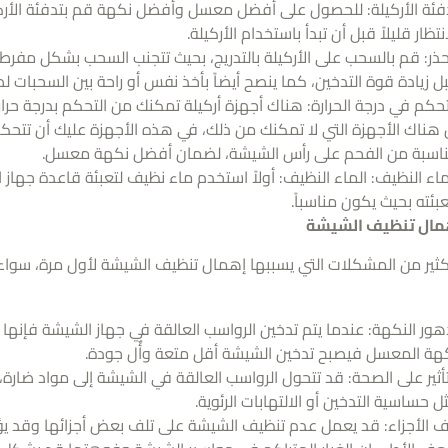
فئة الأركيلة: للحصول على أفضل معسل وأفضل نكهة قم بتدفئة الأرك
انتظار قليلاً قبل أن تبدأ باستخدام الأركيلة.
حذر: قم بالسحب على الأركيلة بالتدريج، بحيث تتجنب السحب بشكل مفرط 
ل زيادة قوة التدخين، كما ينصح أيضاً بأخذ نفس أو راحة بين السحبات
تحكم في درجة الحرارة: هناك أجهزة أركيلة تمكنك من التحكم بدرجة حرار
اسبة من الفحم على رأس الشيشة، لضمان أفضل نكهة معسل.
ماء النظيف: الماء النظيف: أولاً استخدم ماء نظيف لتعبئة قاعدة جها
عبئته بحيث يكون مناسباً.
همال تنظيف الشيشة
ثير من المشكلات التي يسببها إهمال تنظيف الشيشة لأول مرة، سواء ع
هور النكهة: عندما يتم تدخين الرواسب العالقة في جهاز الشيشة فإنها ت
هة المعسل فيصبح تدخين الشيشة أقل متعة وأٌل جودة.
تأثير على الصحة: قد تتحول الرواسب العالقة في الشيشة إلى مواد ضار
ل حساسية التدخين أو الالتهابات الرئوية.
ف الأجزاء: قد يعمل عدم تنظيف الشيشة على تلف بعض أجزائها وقد يؤد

What to work on:
All of the records must come back exactly as they stand, minus every picture.

Written solution:
فئة الأركيلة: للحصول على أفضل معسل وأفضل نكهة قم بتدفئة الأرك
انتظار قليلاً قبل أن تبدأ باستخدام الأركيلة.
حذر: قم بالسحب على الأركيلة بالتدريج، بحيث تتجنب السحب بشكل مفرط 
ل زيادة قوة التدخين، كما ينصح أيضاً بأخذ نفس أو راحة بين السحبات
تحكم في درجة الحرارة: هناك أجهزة أركيلة تمكنك من التحكم بدرجة حرار
اسبة من الفحم على رأس الشيشة، لضمان أفضل نكهة معسل.
ماء النظيف: الماء النظيف: أولاً استخدم ماء نظيف لتعبئة قاعدة جها
عبئته بحيث يكون مناسباً.
همال تنظيف الشيشة
ثير من المشكلات التي يسببها إهمال تنظيف الشيشة لأول مرة، سواء ع
هور النكهة: عندما يتم تدخين الرواسب العالقة في جهاز الشيشة فإنها ت
هة المعسل فيصبح تدخين الشيشة أقل متعة وأٌل جودة.
تأثير على الصحة: قد تتحول الرواسب العالقة في الشيشة إلى مواد ضار
ل حساسية التدخين أو الالتهابات الرئوية.
ف الأجزاء: قد يعمل عدم تنظيف الشيشة على تلف بعض أجزائها وقد يؤد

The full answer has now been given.